On April 25, 2018, the European Commission published a document that marked the beginning of its path towards the world’s first artificial intelligence regulatory law. It detailed the recommendations presented by a group of experts, listed the steps to follow, and proposed ethical guidelines for trustworthy AI. Without attracting much attention, an attractive image accompanied the text: a human hand and a robotic hand – shiny and metallic – stretched out in front of a blue and gray background, almost touching with their fingertips
Inspired on Michelangelo’s The Creation of Adam, a fresco that has adorned the ceiling of the Sistine Chapel in the Vatican since the 16th century, this composition presents AI as a divine creative force or as a spark, a connection between the human and the divine, has become one of the official posters of artificial intelligence.

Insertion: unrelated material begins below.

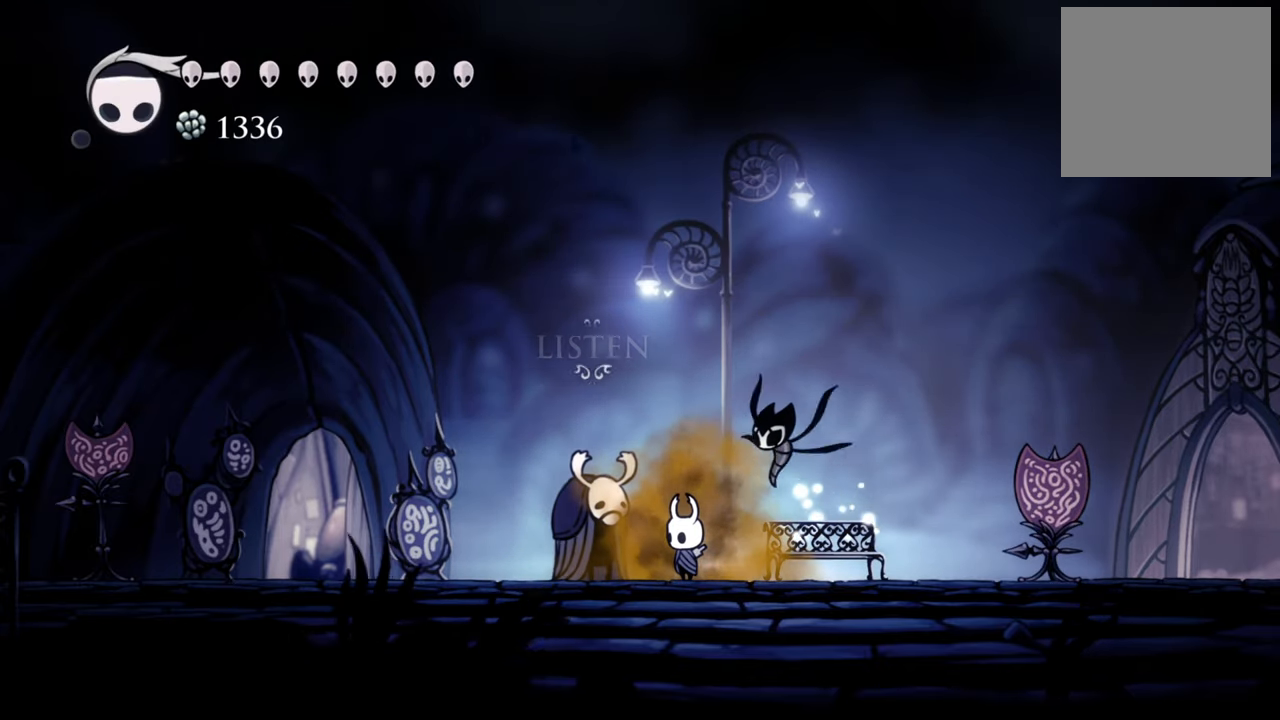
{"buttons": [], "events": [[120, "DPAD_RIGHT", "down"], [420, "DPAD_RIGHT", "up"]]}
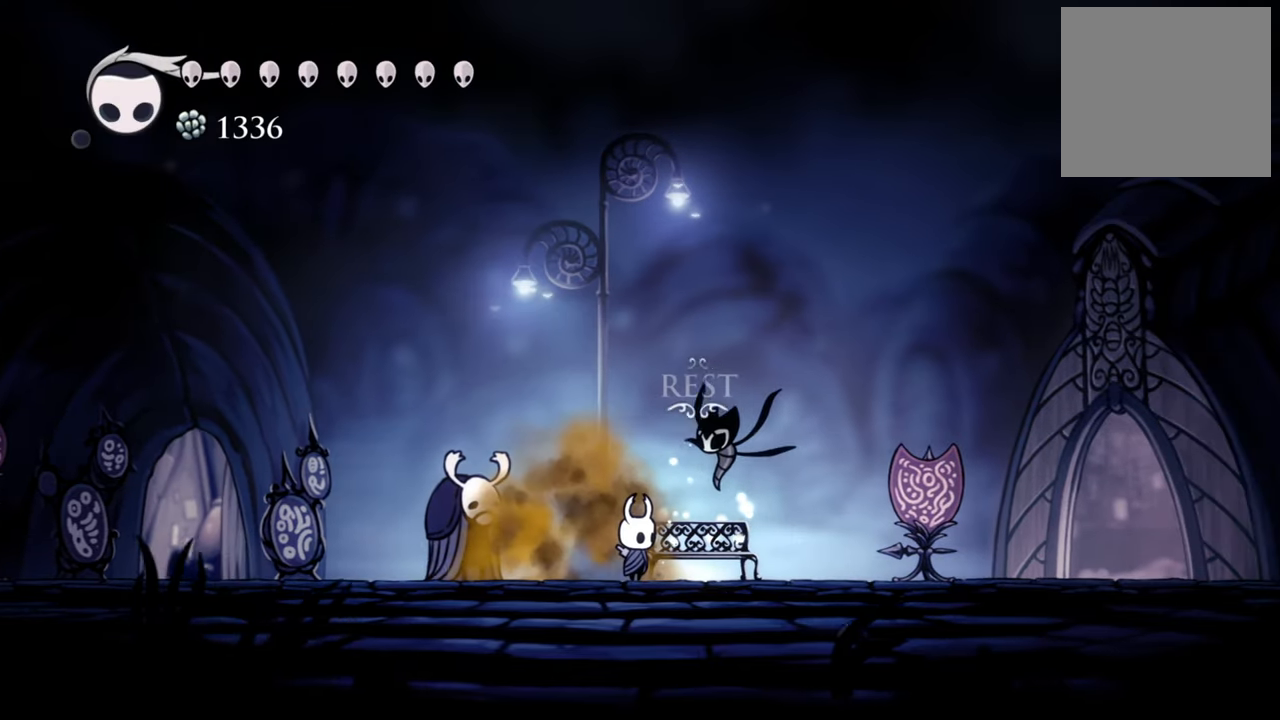
{"buttons": ["DPAD_RIGHT"], "events": [[500, "DPAD_RIGHT", "down"]]}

You see it over and over again on news sites and magazines, in advertising, in book covers, in business releases, in course posters and conferences, alongside quaint portraits of ever-white humanoid robots, bright blue brains, circuit boards, binary code and hackneyed references to sci-fi characters like ‘Terminator’.
They make up the current iconography of AI, its visual translation, increasingly criticized by specialists who warn about its dangers and the stereotyped and potentially discriminatory assumptions that drag on gender, ethnicity and religion.
The current iconography of AI with white humanoid robots is increasingly criticized by specialists, who warn about stereotypical and discriminatory ideas
“These images completely distort the realities of AI,” warns SINC ethics researcher Tania Duarte, founder of We and AI, a non-profit organization in the United Kingdom that seeks to improve artificial intelligence literacy for social inclusion and boost critical thinking. “They reinforce myths about AI -he underlines-, false ideas about the infallibility, sensitivity and religious mysticism that surrounds these technologies and do not help the public to develop an understanding of what is at stake”.
The power of the image
As writer Susan Sontag explained long ago, images are powerful elements. They frame our perception of the world, confirm, reinforce or dispel stereotypes. They influence the way society thinks and understands subjects they portray. In the case of AI, certain illustrations exaggerate the capabilities of these increasingly ubiquitous computer systems.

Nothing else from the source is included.